Em tempos de crise profunda da figura da paternidade, como ocorre no Brasil, onde 11, 5 milhões de famílias vivem sem a presença daqueles chamados por “pai”, segundo dados do IBGE, de 2018, resta saber o que remanesce para os pais, cuja função não é a de “gerar” Deus, como Maria fez. 

Mesmo sem anjos para lhes determinar seus deveres, poderia José servir de exemplo para os pais, de paternidade impreterivelmente humana? O que é ser pai, no seu devir histórico e cultural? Que resta ao pai nos trabalhos domésticos, na educação dos seus filhos, na formação de um “homem justo”, como foi José? 
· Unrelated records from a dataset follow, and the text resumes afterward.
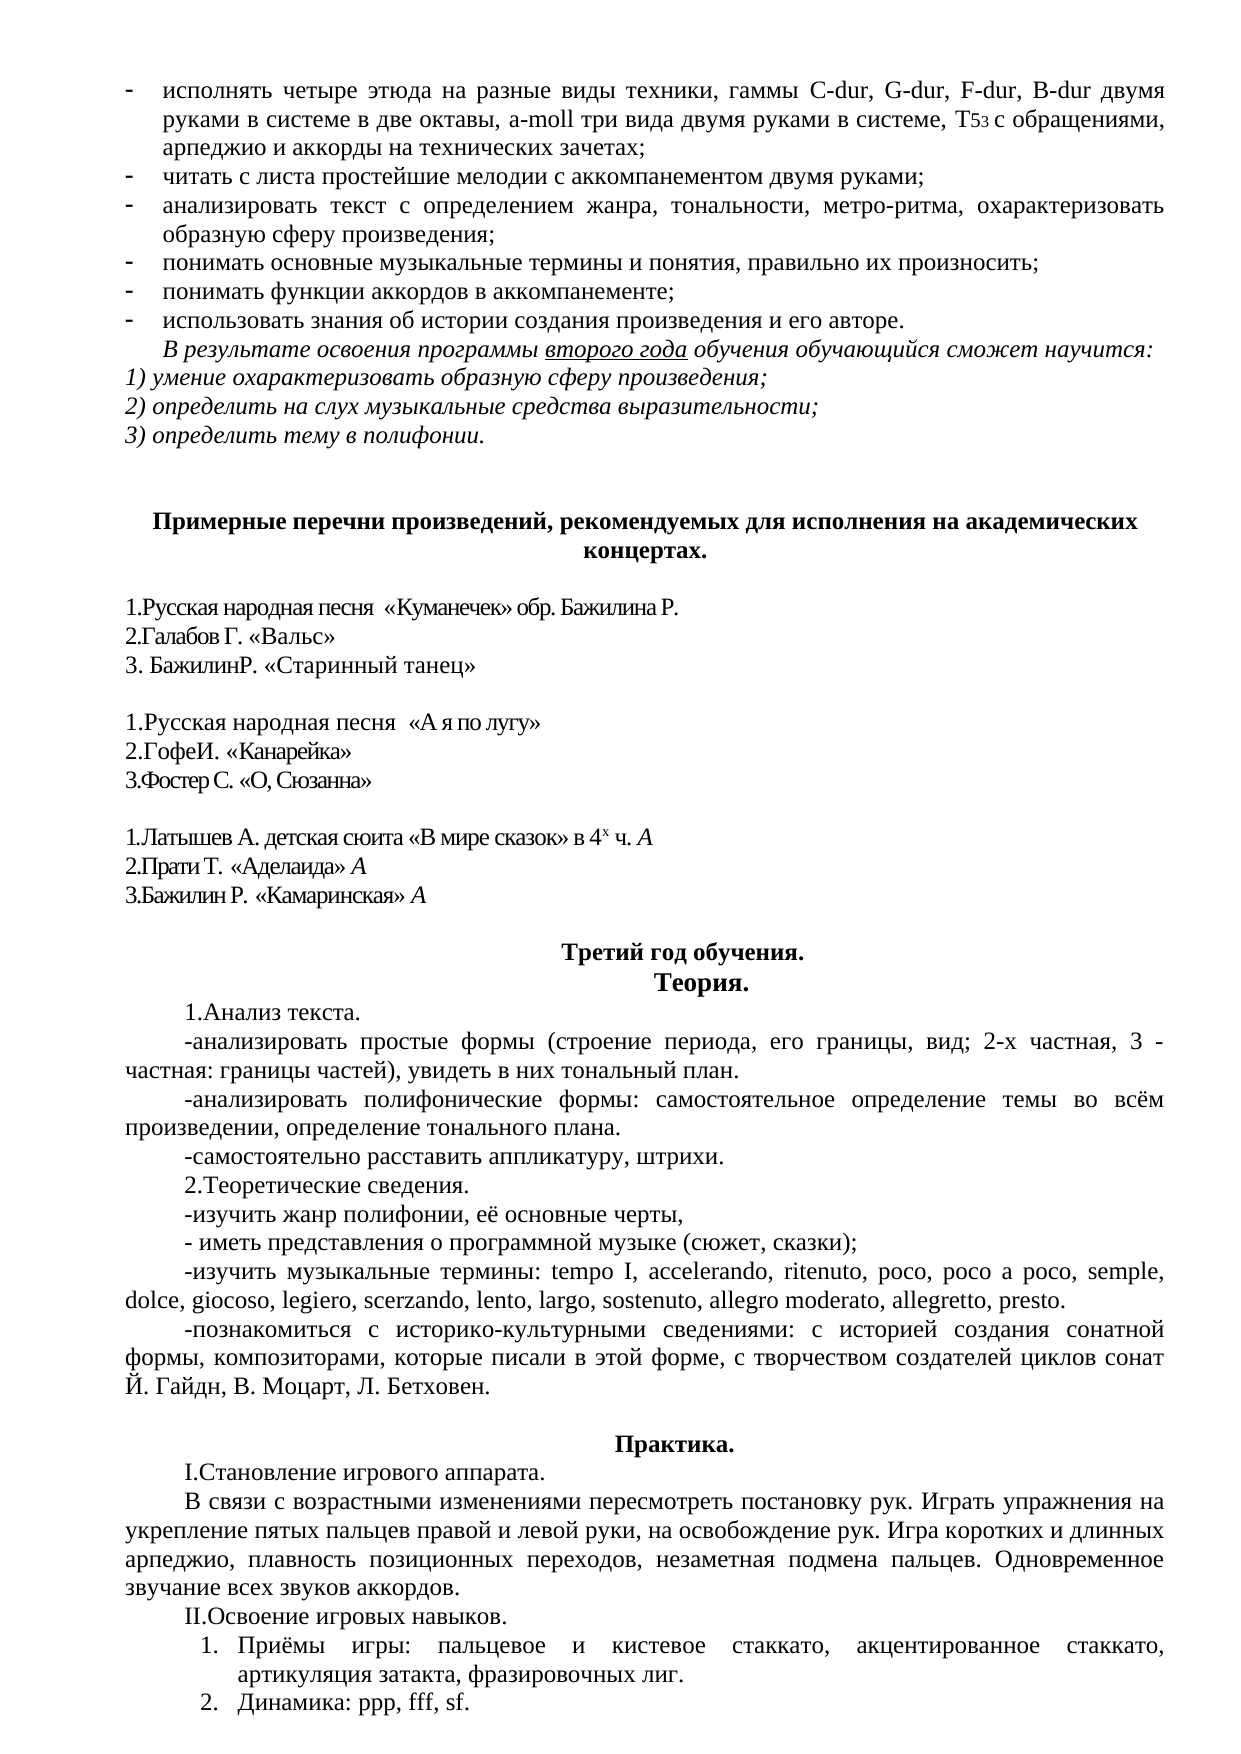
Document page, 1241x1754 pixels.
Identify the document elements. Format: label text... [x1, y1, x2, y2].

text 1.Анализ текста. [125, 997, 1165, 1026]
list исполнять четыре этюда на разные виды техники, гаммы C-dur, G-dur, F-dur, B-dur двумя руками в системе в две октавы, a-moll три вида двумя руками в системе, T53 с обращениями, арпеджио и аккорды на технических зачетах; [125, 75, 1165, 161]
text 2.ГофеИ. «Канарейка» [125, 736, 1165, 765]
text В результате освоения программы второго года обучения обучающийся сможет научится: [162, 334, 1165, 362]
list Приёмы игры: пальцевое и кистевое стаккато, акцентированное стаккато, артикуляция затакта, фразировочных лиг. [200, 1630, 1165, 1687]
text -изучить жанр полифонии, её основные черты, [125, 1199, 1165, 1227]
list I.Становление игрового аппарата. [184, 1457, 1165, 1486]
text 3. БажилинР. «Старинный танец» [125, 650, 1165, 679]
list Третий год обучения. [200, 937, 1165, 966]
text 1) умение охарактеризовать образную сферу произведения; [125, 362, 1165, 391]
text 3.Фостер С. «О, Сюзанна» [125, 765, 1165, 794]
text Практика. [125, 1429, 1165, 1457]
text 2.Теоретические сведения. [125, 1170, 1165, 1199]
text 1.Латышев А. детская сюита «В мире сказок» в 4х ч. А [125, 822, 1165, 851]
text -познакомиться с историко-культурными сведениями: с историей создания сонатной формы, композиторами, которые писали в этой форме, с творчеством создателей циклов сонат Й. Гайдн, В. Моцарт, Л. Бетховен. [125, 1314, 1165, 1400]
list II.Освоение игровых навыков. [184, 1601, 1165, 1630]
text 1.Русская народная песня «Куманечек» обр. Бажилина Р. [125, 592, 1165, 621]
text -анализировать полифонические формы: самостоятельное определение темы во всём произведении, определение тонального плана. [125, 1084, 1165, 1141]
text 2) определить на слух музыкальные средства выразительности; [125, 391, 1165, 420]
list понимать основные музыкальные термины и понятия, правильно их произносить; [125, 247, 1165, 276]
list использовать знания об истории создания произведения и его авторе. [125, 305, 1165, 334]
text 2.Прати Т. «Аделаида» А [125, 851, 1165, 880]
text 1.Русская народная песня «А я по лугу» [125, 707, 1165, 736]
text Примерные перечни произведений, рекомендуемых для исполнения на академических концертах. [125, 506, 1165, 564]
list В связи с возрастными изменениями пересмотреть постановку рук. Играть упражнения на укрепление пятых пальцев правой и левой руки, на освобождение рук. Игра коротких и длинных арпеджио, плавность позиционных переходов, незаметная подмена пальцев. Одновременное звучание всех звуков аккордов. [125, 1486, 1165, 1601]
text 2.Галабов Г. «Вальс» [125, 621, 1165, 650]
text -самостоятельно расставить аппликатуру, штрихи. [125, 1141, 1165, 1170]
text 3.Бажилин Р. «Камаринская» А [125, 880, 1165, 909]
text -изучить музыкальные термины: tempo I, accelerando, ritenuto, poco, poco a poco, semple, dolce, giocoso, legiero, scerzando, lento, largo, sostenuto, allegro moderato, allegretto, presto. [125, 1256, 1165, 1314]
list Теория. [237, 966, 1165, 997]
text 3) определить тему в полифонии. [125, 420, 1165, 449]
list читать с листа простейшие мелодии с аккомпанементом двумя руками; [125, 161, 1165, 190]
list понимать функции аккордов в аккомпанементе; [125, 276, 1165, 305]
list Динамика: ppp, fff, sf. [200, 1687, 1165, 1716]
list анализировать текст с определением жанра, тональности, метро-ритма, охарактеризовать образную сферу произведения; [125, 190, 1165, 247]
text -анализировать простые формы (строение периода, его границы, вид; 2-х частная, 3 - частная: границы частей), увидеть в них тональный план. [125, 1026, 1165, 1084]
text - иметь представления о программной музыке (сюжет, сказки); [125, 1227, 1165, 1256]
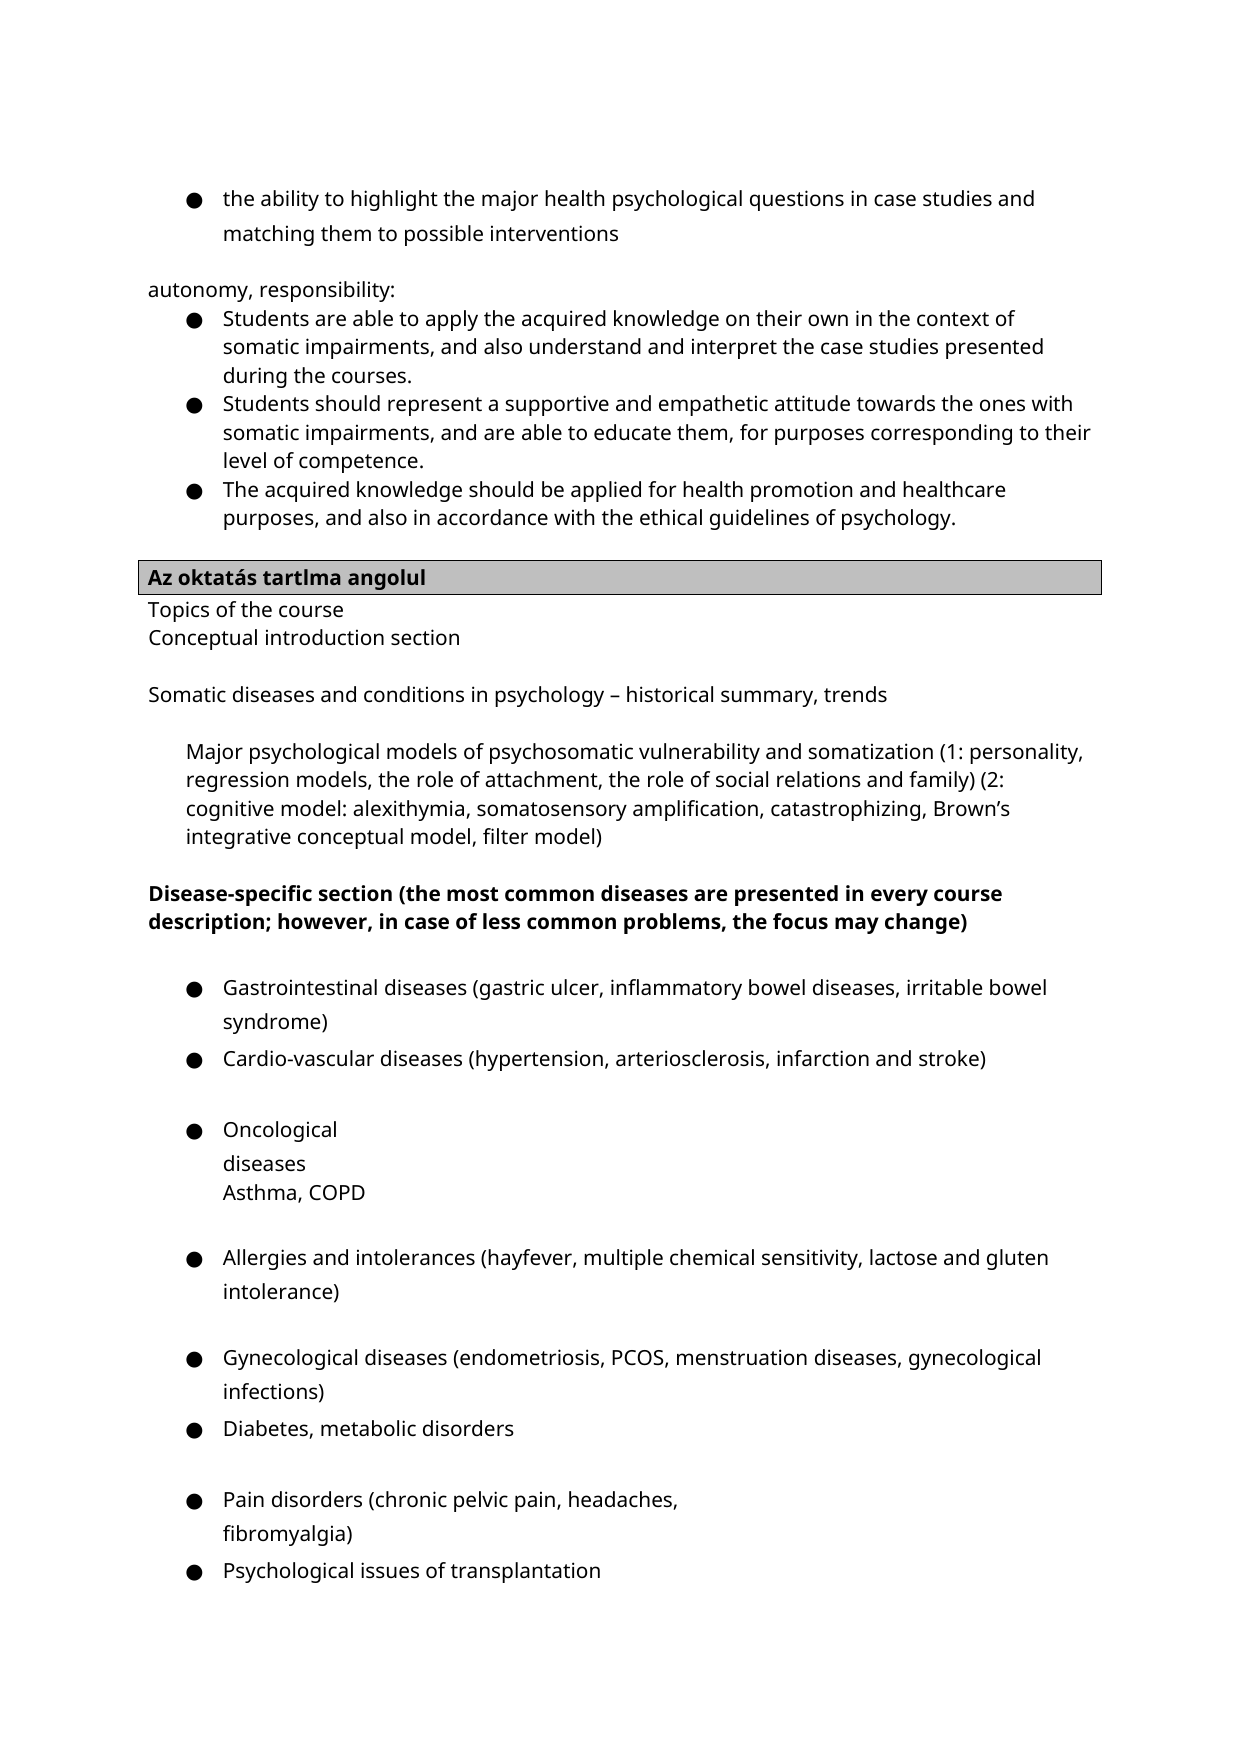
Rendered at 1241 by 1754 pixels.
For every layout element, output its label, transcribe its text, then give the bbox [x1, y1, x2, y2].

list Psychological issues of transplantation [185, 1548, 770, 1590]
text autonomy, responsibility: [148, 276, 1093, 304]
list Gynecological diseases (endometriosis, PCOS, menstruation diseases, gynecological infections) [185, 1334, 1091, 1405]
text Disease-specific section (the most common diseases are presented in every course description; however, in case of less common problems, the focus may change) [148, 879, 1070, 936]
list Students should represent a supportive and empathetic attitude towards the ones with somatic impairments, and are able to educate them, for purposes corresponding to their level of competence. [185, 389, 1093, 475]
list Students are able to apply the acquired knowledge on their own in the context of somatic impairments, and also understand and interpret the case studies presented during the courses. [185, 304, 1093, 389]
text Somatic diseases and conditions in psychology – historical summary, trends [148, 680, 1093, 708]
list The acquired knowledge should be applied for health promotion and healthcare purposes, and also in accordance with the ethical guidelines of psychology. [185, 475, 1091, 532]
list the ability to highlight the major health psychological questions in case studies and matching them to possible interventions [185, 176, 1093, 247]
list Diabetes, metabolic disorders [185, 1405, 1091, 1448]
list Pain disorders (chronic pelvic pain, headaches, fibromyalgia) [185, 1477, 770, 1548]
list Allergies and intolerances (hayfever, multiple chemical sensitivity, lactose and gluten intolerance) [185, 1235, 1091, 1306]
text Major psychological models of psychosomatic vulnerability and somatization (1: personality, regression models, the role of attachment, the role of social relations and family) (2: cognitive model: alexithymia, somatosensory amplification, catastrophizing, Brown’s integrative conceptual model, filter model) [186, 737, 1091, 851]
list Cardio-vascular diseases (hypertension, arteriosclerosis, infarction and stroke) [185, 1036, 1093, 1078]
text Az oktatás tartlma angolul [139, 561, 1101, 594]
list Gastrointestinal diseases (gastric ulcer, inflammatory bowel diseases, irritable bowel syndrome) [185, 964, 1093, 1036]
text Topics of the course [148, 595, 1093, 623]
text Conceptual introduction section [148, 623, 1093, 652]
list Oncological diseases Asthma, COPD [185, 1107, 384, 1206]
Todas essas questões sempre correm o risco de cair em moralismo ou numa interpretação pouco crítica da diversidade do significado da paternidade. Não pretendo responder a nenhuma destas questões — nem sequer poderia fazê-lo. Mas nos resta no dia de São José lembrar de sua figura, tentar entender, em torno de seu mistério biográfico, que pode ter fortemente constituído a mentalidade cristã brasileira, que a paternidade atravessa esses milênios como um problema em forma de questões. 

Se se anuncia que “Deus morreu” e se se sabe que vivemos no “tempo do niilismo”, mesmo em pleno crescimento do pentecostialismo em nossas terras, com sua moralidade cristã rigorosa — por Deus acima de tudo, pátria e família como valores e lemas –, mas que convive, paradoxalmente, com o fenômeno social do abandono paterno, então ser pai, e um pai justo,  intriga como se fosse um mistério divino.

E talvez porque seja mesmo. Mas um caminho a forma de vida de José pode oferecer: procurar saber se nós, homens, nas diversas possibilidades de termo masculino, somos capazes de ser “justos”, pelo menos ao ponto de não abandonarmos os nossos filhos, mesmo que o Filho seja de outro Pai.

Ricardo Evandro

Professor de Filosofia do Direito na UFPA, é doutor em Direitos Humanos e coordena o Grupo de Estudos sobre as Normalizações Violentas das Vidas na Amazônia. Atualmente pesquisa sobre teologia política, história do direito e anarquismo.